The right alternative view is that it's an immutable function from prefixes to a distribution over all possible sequences of tokens less than (context_len - prefix_len).
There are no mutable functions that cannot be viewed as immutable in a similar way. Human brains are an immutable function from input sense-data to the combination (brain adaptation, output actions). Here "brain adaptation" doing a lot of work, but so would be "1e18 output tokens". There is much more information contained within the latter
The bitter lesson is that general methods and a system that learns trumps trying to manually embed/program human knowledge into the system, so clever architecture is ok and expected.
UPD: Found the paper: - https://huggingface.co/papers/2502.09741 - https://fouriernumber.github.io/
in paper mentioned “number” is a single sort-of “token” with numeric value, so network dealing with numbers like real numbers, separately from char representation. All the math happens directly on “number value”. In majority of current models numbers are handled like sequences of chars
It feels more interesting to note that this time, it is different. I've been watching the field since the 90s when I first dabbled in crude neural nets. I am informed there was hype before, but in my time I've never seen progress like we've made in the last five years. If you showed it to people from the 90s, it would be mind blowing. And it keeps improving incrementally, and I do not think that is going to stop. The state of AI today is the worst it will ever be (trivially obvious but still capable of shocking me).
What I'm trying to say is that the shocking success of LLMs has become a powerful engine of progress, creating a positive feedback loop that is dramatically increasing investment, attracting top talent, and sharpening the focus of research into the next frontiers of artificial intelligence.
90's? It's mind blowing to me now.
My daily driver laptop is (internally) a Thinkpad T480, a very middle of the road business class laptop from 2018.
It now talks to me. Usually knowledgeably, in a variety of common languages, using software I can download and run for free. It understands human relationships and motivations. It can offer reasonably advice and write simple programs from a description. It notices my tone and tries to adapt its manner.

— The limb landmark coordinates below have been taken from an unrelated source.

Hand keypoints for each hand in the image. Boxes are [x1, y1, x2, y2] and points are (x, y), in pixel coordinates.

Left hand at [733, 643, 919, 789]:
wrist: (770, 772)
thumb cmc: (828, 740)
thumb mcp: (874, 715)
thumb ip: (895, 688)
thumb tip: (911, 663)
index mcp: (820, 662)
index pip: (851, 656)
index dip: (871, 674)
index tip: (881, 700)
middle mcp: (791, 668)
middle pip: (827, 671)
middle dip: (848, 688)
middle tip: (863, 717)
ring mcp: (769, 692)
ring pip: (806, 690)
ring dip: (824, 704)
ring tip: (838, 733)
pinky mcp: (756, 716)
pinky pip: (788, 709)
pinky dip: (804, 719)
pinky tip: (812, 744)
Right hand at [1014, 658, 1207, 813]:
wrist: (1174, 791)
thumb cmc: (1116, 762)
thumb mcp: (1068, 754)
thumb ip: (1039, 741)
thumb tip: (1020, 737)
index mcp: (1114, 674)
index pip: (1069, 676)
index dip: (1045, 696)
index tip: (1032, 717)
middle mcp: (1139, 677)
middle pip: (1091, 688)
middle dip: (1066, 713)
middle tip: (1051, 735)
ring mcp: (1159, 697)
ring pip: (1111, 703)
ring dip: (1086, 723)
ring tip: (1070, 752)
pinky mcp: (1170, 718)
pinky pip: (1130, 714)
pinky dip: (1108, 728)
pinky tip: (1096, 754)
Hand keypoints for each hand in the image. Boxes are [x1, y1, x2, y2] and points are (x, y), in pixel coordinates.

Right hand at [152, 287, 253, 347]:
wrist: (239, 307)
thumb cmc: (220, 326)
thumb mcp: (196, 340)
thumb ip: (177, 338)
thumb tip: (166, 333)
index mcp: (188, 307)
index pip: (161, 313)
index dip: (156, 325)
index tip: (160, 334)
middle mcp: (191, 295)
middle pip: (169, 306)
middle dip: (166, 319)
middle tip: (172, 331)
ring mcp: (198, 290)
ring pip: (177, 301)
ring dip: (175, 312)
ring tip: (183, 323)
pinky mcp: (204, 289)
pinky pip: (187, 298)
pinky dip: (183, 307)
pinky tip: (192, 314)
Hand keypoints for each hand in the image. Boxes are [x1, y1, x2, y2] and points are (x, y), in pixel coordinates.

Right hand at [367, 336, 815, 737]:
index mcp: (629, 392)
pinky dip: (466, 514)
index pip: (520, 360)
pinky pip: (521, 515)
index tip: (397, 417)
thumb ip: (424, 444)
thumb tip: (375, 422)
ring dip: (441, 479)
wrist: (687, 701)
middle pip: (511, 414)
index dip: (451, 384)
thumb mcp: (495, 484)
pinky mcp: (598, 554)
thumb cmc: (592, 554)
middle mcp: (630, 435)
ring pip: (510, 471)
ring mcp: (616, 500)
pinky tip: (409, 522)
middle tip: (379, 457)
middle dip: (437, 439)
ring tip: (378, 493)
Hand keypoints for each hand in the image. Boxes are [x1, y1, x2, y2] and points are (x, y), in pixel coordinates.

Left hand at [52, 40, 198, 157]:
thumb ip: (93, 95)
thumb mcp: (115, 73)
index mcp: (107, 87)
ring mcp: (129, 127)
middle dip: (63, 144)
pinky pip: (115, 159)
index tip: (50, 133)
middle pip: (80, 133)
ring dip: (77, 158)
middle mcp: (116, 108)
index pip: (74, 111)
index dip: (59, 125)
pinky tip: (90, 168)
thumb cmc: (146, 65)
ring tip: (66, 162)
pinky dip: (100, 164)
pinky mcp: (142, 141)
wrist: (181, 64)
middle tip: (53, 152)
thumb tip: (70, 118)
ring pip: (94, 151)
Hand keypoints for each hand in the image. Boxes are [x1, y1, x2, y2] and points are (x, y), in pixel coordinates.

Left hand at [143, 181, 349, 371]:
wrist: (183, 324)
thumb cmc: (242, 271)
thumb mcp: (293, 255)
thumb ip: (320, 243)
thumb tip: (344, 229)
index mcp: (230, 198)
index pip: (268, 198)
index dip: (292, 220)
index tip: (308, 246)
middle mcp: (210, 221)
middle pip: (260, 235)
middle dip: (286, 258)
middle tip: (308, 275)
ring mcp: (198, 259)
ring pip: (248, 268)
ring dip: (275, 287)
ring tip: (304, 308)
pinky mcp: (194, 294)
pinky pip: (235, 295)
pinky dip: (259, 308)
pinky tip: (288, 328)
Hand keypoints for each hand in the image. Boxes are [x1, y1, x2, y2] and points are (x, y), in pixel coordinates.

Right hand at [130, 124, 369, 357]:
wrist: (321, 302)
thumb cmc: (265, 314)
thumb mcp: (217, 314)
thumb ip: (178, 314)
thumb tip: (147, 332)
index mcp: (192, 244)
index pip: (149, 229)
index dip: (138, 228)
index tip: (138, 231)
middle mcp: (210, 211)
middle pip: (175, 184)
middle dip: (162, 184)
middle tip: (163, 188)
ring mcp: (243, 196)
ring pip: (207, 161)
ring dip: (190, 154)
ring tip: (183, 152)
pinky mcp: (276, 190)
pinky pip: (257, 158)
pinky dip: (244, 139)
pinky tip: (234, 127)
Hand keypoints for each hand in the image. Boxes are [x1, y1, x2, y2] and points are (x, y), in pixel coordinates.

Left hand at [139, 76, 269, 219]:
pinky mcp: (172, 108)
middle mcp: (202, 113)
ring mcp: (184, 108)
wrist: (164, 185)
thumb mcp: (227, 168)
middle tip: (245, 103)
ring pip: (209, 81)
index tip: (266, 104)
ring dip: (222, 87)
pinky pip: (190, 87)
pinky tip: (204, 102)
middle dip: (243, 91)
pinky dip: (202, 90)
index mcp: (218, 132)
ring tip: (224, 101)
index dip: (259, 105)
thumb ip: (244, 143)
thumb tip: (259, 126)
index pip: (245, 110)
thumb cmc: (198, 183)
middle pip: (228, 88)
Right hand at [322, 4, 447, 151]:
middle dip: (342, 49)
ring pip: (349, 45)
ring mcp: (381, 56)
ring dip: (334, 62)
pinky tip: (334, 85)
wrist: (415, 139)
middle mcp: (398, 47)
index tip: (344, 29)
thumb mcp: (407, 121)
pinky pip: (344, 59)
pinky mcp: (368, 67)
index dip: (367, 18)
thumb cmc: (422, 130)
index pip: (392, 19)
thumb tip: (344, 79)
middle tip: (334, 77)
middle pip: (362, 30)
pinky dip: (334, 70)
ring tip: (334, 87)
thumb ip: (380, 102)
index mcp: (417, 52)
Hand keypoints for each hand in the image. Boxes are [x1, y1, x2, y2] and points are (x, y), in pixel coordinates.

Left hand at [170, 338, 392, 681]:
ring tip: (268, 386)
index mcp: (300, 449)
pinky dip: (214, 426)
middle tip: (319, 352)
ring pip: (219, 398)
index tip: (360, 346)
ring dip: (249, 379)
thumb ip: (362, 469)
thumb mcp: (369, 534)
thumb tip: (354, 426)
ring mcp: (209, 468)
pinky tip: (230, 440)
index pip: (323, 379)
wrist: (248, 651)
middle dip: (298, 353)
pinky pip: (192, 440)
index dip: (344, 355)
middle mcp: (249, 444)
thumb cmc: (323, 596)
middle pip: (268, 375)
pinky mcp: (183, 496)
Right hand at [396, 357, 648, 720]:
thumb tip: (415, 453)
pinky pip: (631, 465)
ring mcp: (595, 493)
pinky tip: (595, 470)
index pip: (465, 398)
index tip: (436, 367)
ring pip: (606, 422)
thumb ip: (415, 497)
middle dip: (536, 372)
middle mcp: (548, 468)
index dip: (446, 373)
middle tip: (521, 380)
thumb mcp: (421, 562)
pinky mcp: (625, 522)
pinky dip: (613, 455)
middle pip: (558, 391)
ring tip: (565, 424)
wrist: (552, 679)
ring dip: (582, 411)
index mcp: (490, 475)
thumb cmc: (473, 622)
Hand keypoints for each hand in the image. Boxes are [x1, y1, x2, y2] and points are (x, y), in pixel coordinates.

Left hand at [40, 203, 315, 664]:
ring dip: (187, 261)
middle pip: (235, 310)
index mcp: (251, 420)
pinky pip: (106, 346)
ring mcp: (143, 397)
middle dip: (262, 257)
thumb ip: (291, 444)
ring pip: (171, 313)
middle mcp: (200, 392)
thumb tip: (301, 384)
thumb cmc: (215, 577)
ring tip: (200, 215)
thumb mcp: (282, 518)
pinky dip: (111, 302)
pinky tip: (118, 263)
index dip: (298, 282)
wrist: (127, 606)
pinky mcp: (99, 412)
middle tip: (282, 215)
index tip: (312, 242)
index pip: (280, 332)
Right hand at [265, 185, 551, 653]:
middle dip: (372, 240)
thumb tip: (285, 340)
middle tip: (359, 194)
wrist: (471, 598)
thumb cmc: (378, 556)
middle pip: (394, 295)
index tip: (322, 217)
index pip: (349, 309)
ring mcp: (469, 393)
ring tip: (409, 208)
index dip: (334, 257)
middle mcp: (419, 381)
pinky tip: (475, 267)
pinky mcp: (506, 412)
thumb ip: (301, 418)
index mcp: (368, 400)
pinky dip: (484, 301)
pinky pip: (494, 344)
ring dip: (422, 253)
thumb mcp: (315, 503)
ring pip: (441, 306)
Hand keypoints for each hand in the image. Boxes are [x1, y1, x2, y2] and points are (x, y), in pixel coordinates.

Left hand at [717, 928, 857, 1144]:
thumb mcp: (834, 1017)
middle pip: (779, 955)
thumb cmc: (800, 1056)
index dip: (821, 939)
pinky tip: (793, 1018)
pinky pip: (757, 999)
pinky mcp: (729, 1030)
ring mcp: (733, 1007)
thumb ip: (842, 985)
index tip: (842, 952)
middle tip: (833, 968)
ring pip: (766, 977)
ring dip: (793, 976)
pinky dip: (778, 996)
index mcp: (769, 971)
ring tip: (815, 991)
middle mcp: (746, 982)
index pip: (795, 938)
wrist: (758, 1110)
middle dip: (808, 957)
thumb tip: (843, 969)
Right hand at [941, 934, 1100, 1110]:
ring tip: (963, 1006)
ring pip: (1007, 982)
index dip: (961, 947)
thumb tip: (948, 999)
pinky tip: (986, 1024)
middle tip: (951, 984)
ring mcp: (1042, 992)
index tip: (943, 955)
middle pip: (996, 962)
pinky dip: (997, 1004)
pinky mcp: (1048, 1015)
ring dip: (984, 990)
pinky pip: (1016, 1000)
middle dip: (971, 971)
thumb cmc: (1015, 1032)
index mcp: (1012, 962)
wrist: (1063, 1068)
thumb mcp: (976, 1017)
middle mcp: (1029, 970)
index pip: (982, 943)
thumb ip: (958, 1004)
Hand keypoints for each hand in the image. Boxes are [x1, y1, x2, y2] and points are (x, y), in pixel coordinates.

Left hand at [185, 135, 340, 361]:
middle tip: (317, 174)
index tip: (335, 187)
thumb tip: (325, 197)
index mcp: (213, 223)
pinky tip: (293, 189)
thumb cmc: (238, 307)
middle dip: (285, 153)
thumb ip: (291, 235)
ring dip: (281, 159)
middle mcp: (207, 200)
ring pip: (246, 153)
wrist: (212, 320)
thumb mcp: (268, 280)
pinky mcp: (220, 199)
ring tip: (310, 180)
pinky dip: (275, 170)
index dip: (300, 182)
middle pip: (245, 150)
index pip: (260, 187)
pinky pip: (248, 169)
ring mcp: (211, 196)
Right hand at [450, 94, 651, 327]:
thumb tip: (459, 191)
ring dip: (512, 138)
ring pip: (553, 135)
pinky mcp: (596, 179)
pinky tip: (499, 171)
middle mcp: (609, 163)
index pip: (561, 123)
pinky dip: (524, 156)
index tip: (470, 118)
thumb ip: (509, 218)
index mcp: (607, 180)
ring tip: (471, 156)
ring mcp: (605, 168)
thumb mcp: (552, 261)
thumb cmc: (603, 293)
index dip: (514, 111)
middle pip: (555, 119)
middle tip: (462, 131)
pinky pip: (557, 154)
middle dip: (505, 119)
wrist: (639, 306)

All of this was inconceivable when I bought the laptop - I would have called it very unrealistic sci-fi. I am trying not to forget that.
so basically reverse notation has the advantage of keeping magnitude of numbers (digits!) relative to each other constant (or at least anchored to the beginning of the number)
doesn't attention help with this? (or, it does help, but not much? or it falls out of autoregressive methods?)